Al di là delle singole misure, che possono essere più o meno apprezzate e più o meno positive, il lavoro resta la più stringente emergenza nazionale. Ed è chiaro che solo un'azione in grado di contemperare le esigenze e le priorità sia delle imprese che dei lavoratori, potrà portare ad una significativa ripresa economica.

Tutti gli indicatori ci dicono che in Italia c'è una tassazione eccessiva e inaccettabile sul lavoro. Non si tratta quindi solo di una partita di giro. Il Paese ha bisogno di recuperare risorse per mettere in circuito buone prassi, investimenti, per "far fare".

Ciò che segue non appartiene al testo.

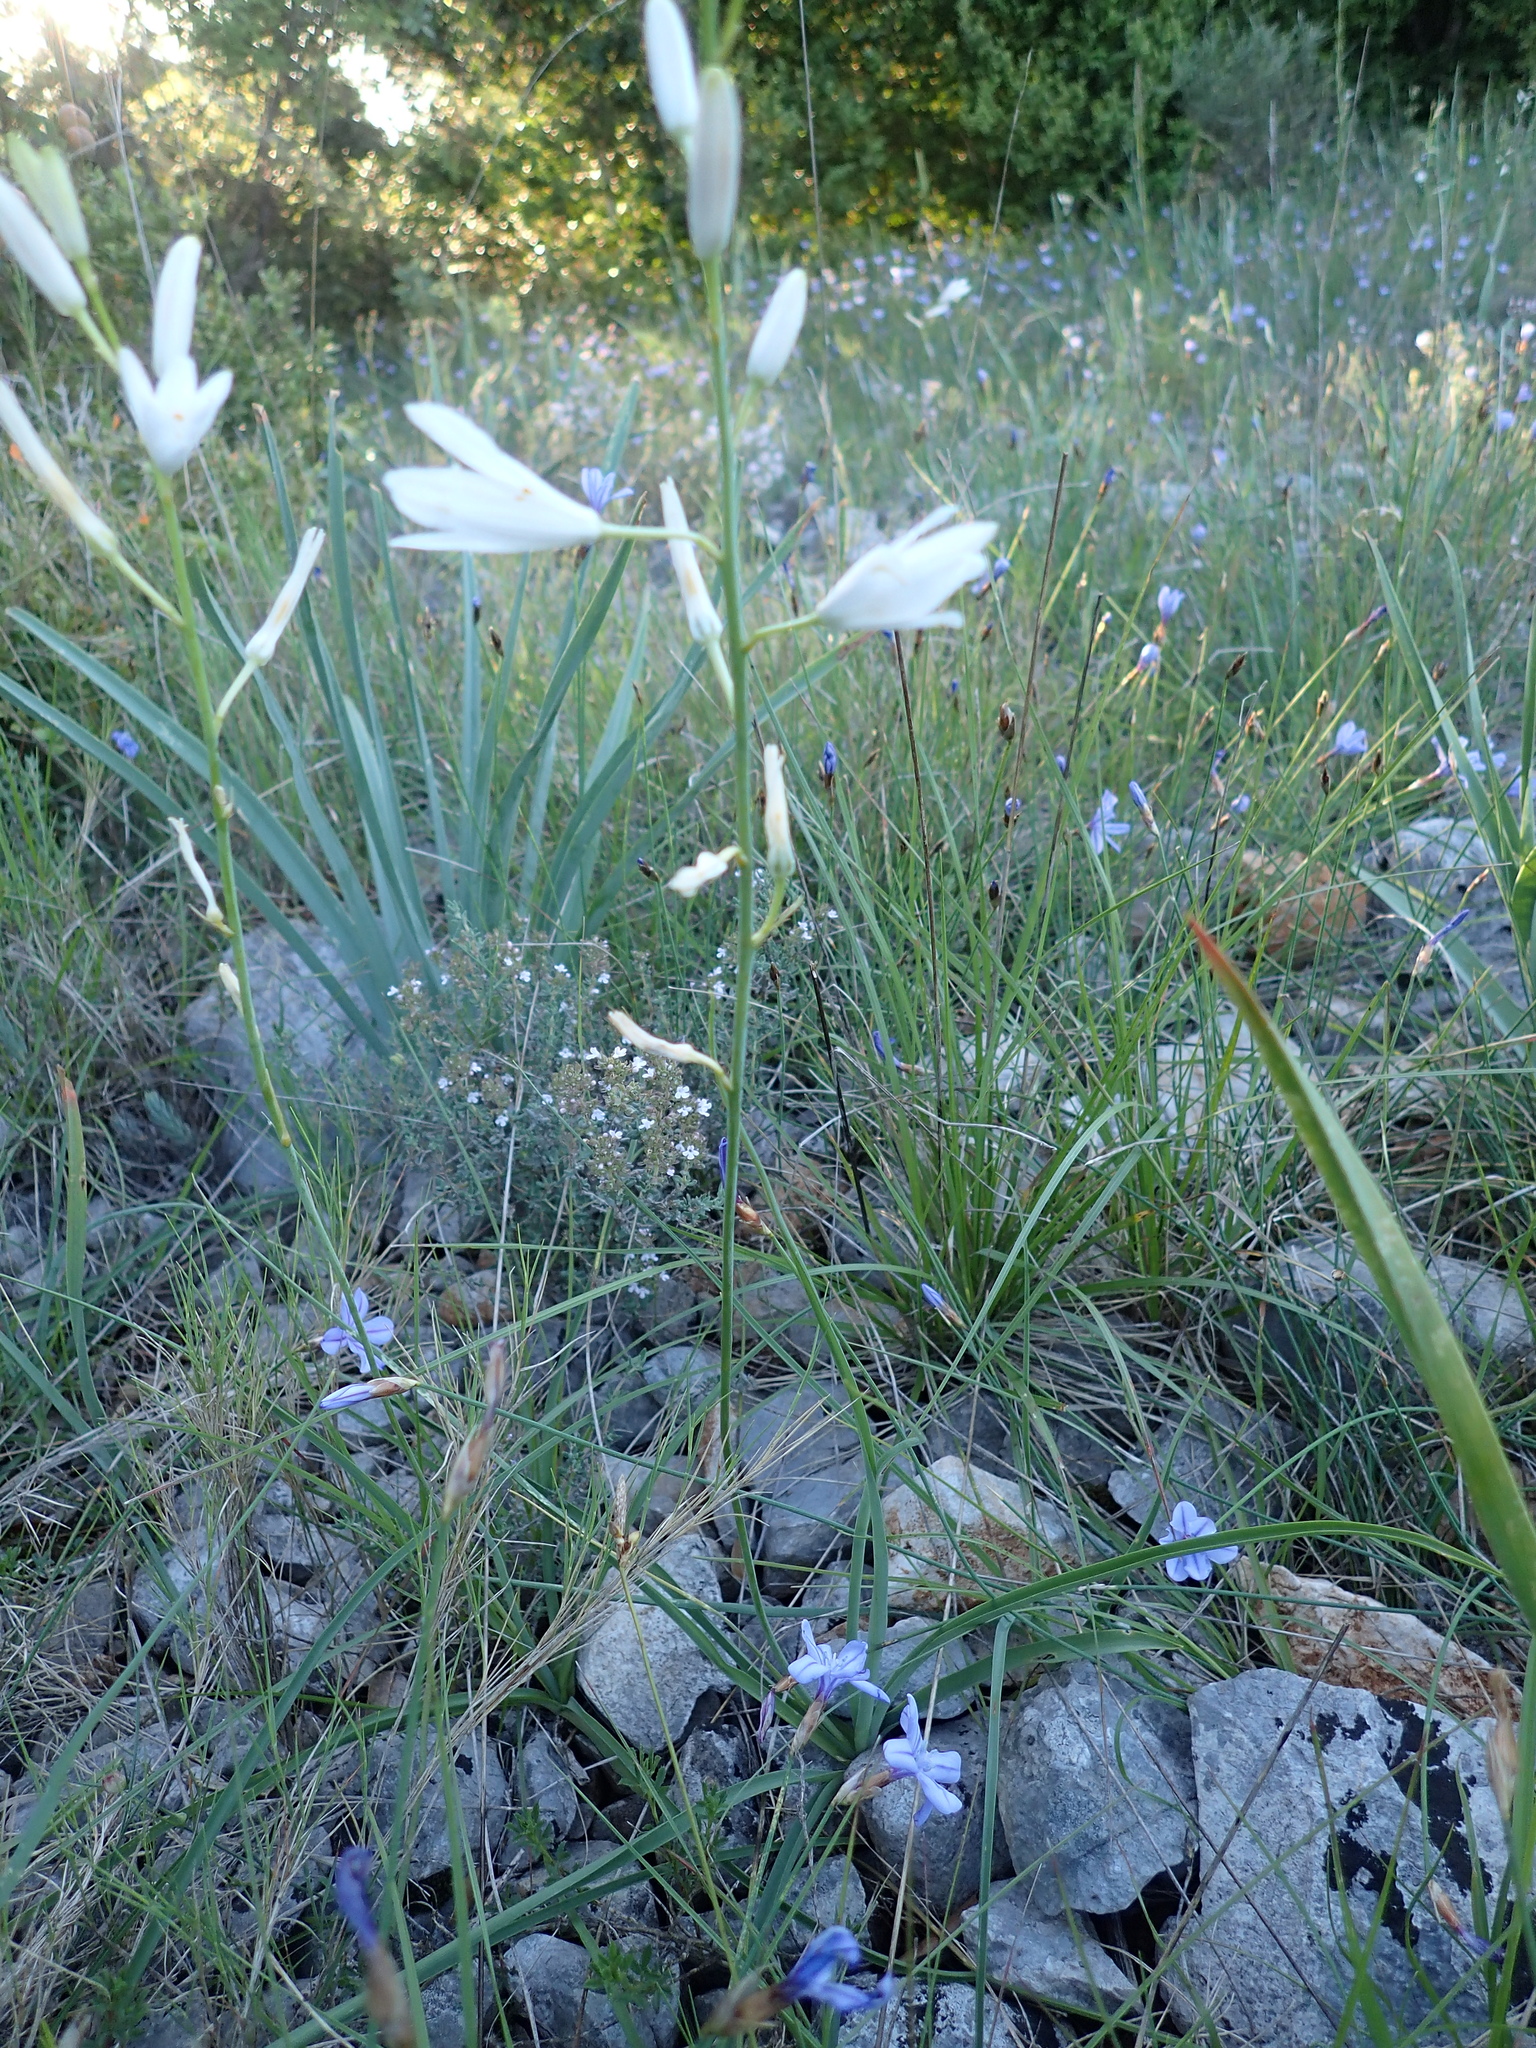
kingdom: Plantae
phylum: Tracheophyta
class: Liliopsida
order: Asparagales
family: Asparagaceae
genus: Anthericum
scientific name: Anthericum liliago
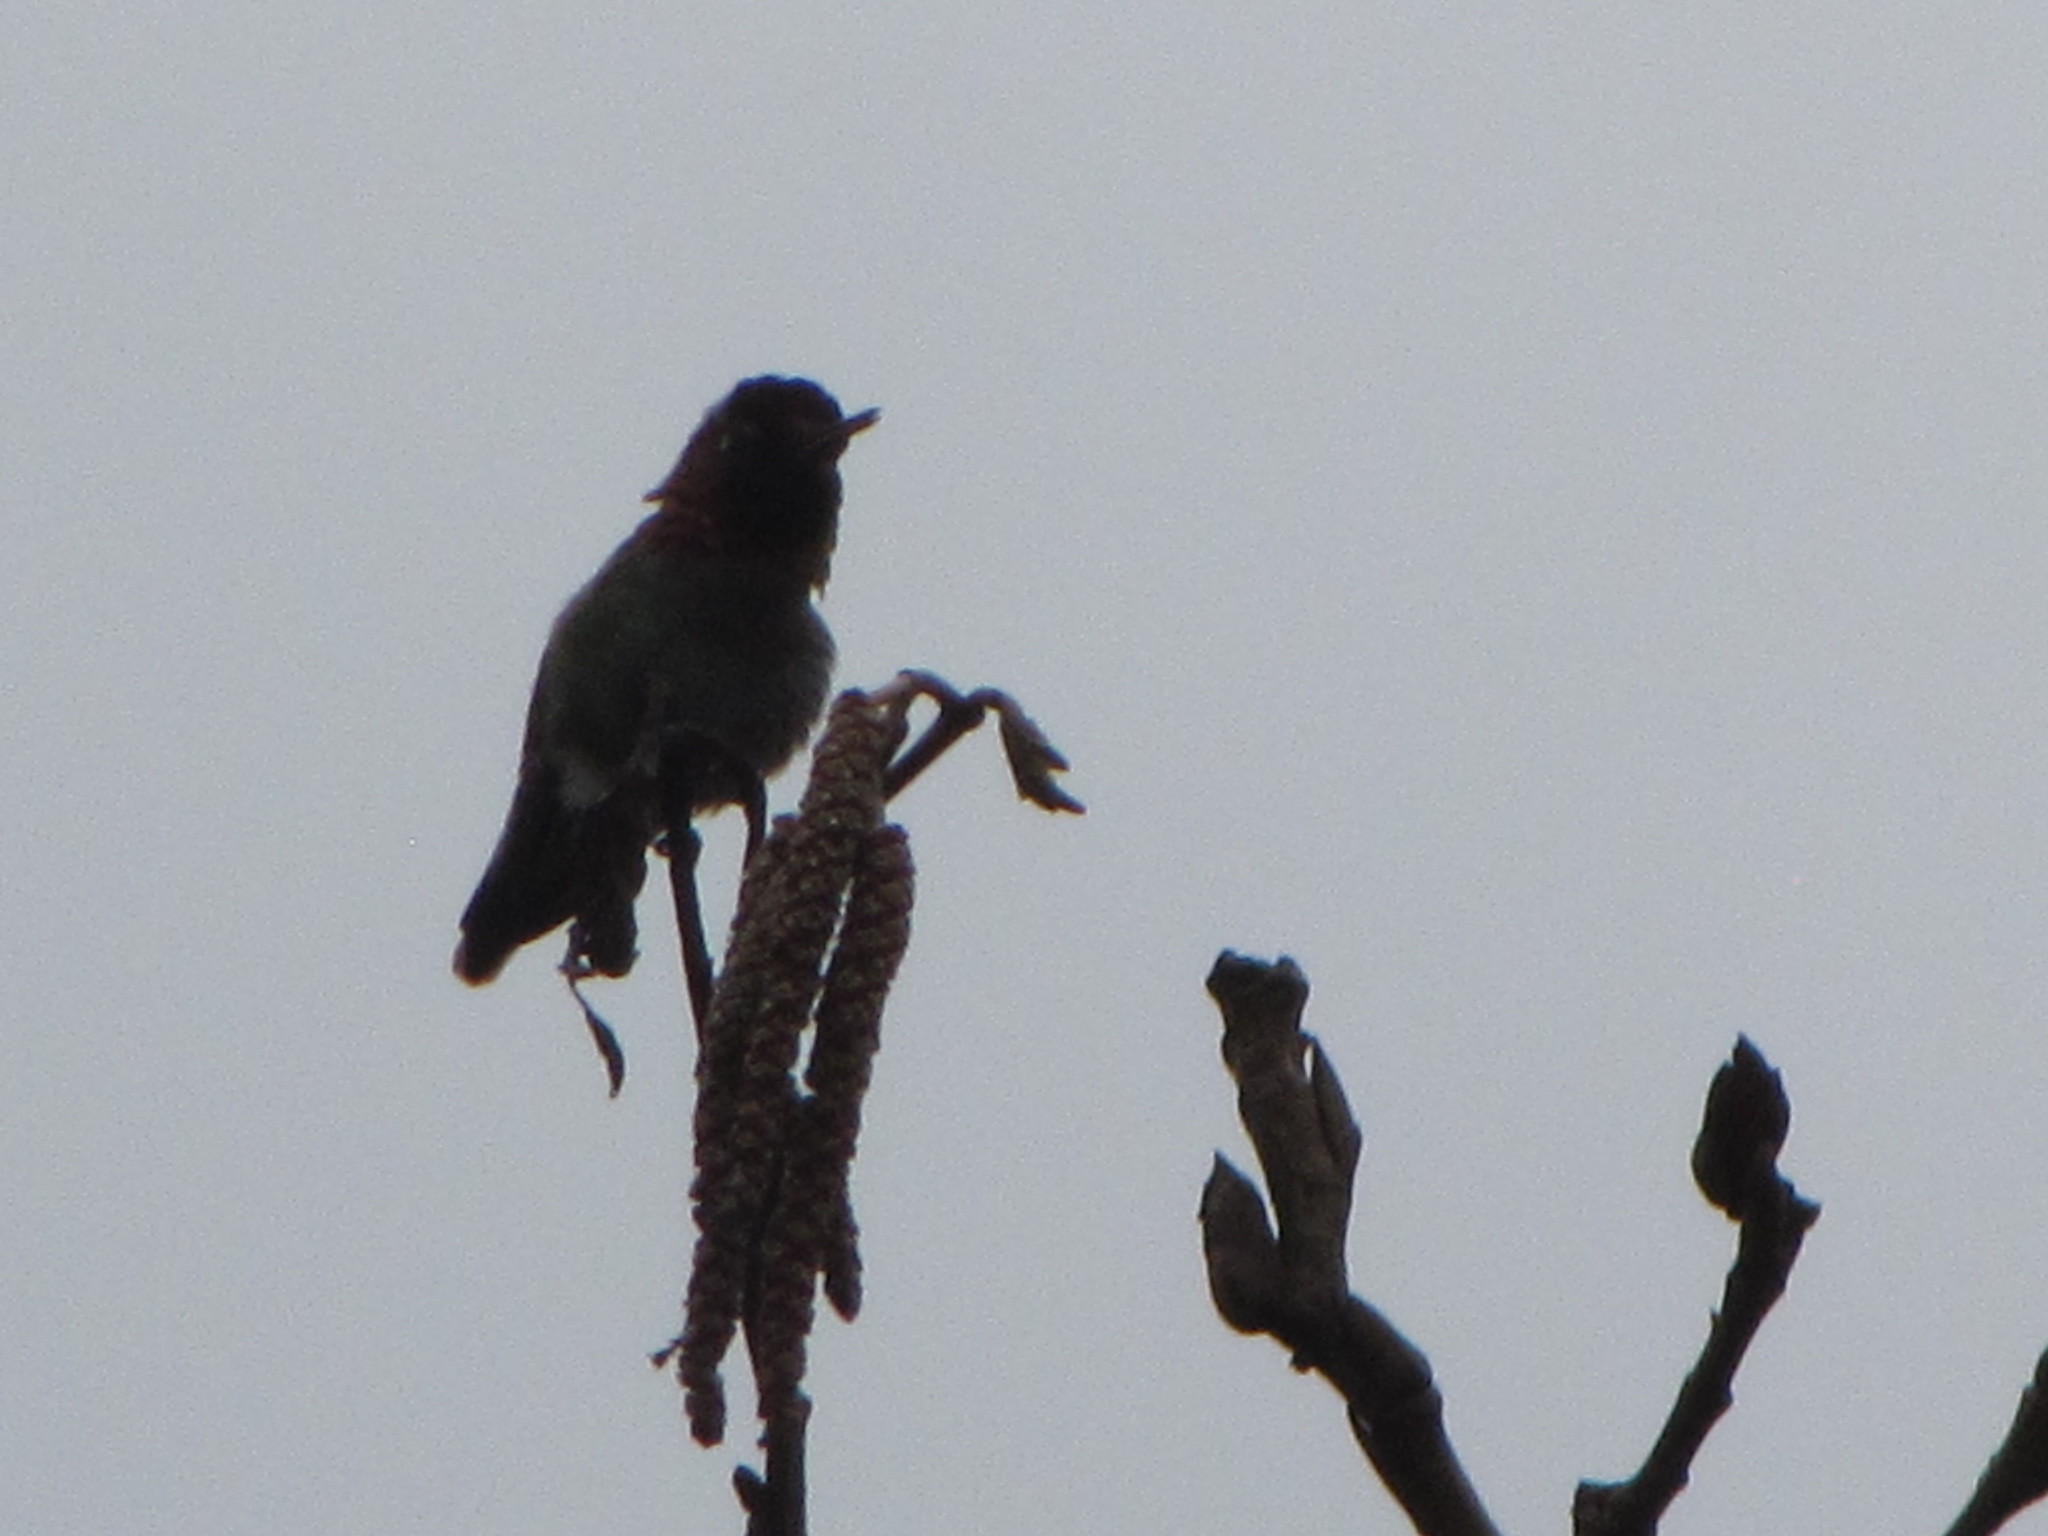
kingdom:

Restituire competitività alla produzione si può e si deve fare soprattutto attraverso una profonda riforma della fiscalità; ed accompagnando tale percorso con una altrettanto radicale azione di snellimento dell'apparato statale, delle sue articolazioni interne ed esterne, recuperando - in sostanza - credibilità.

Rispetto invece alle legittime preoccupazioni del mondo delle imprese così come ad un certo possibile scetticismo attendista dei soggetti economici internazionali, mi corre l'obbligo di sottolineare, in conclusione, l'assoluta sostenibilità istituzionale del nostro Paese.

Un dato che poggia la propria base sui pesi e contrappesi di un'architettura che ha dimostrato di poter affrontare e superare anche le fasi di cambiamento più inedite.

L'Italia è un grande Paese; un Paese liberale, democratico, solidale.

Ha un grande potenziale: economico, sociale, culturale.

Avrà un grande futuro. Sta a noi, a noi tutti, conquistarlo giorno per giorno; mettendo a frutto le idee, valorizzando il sapere, liberando le energie.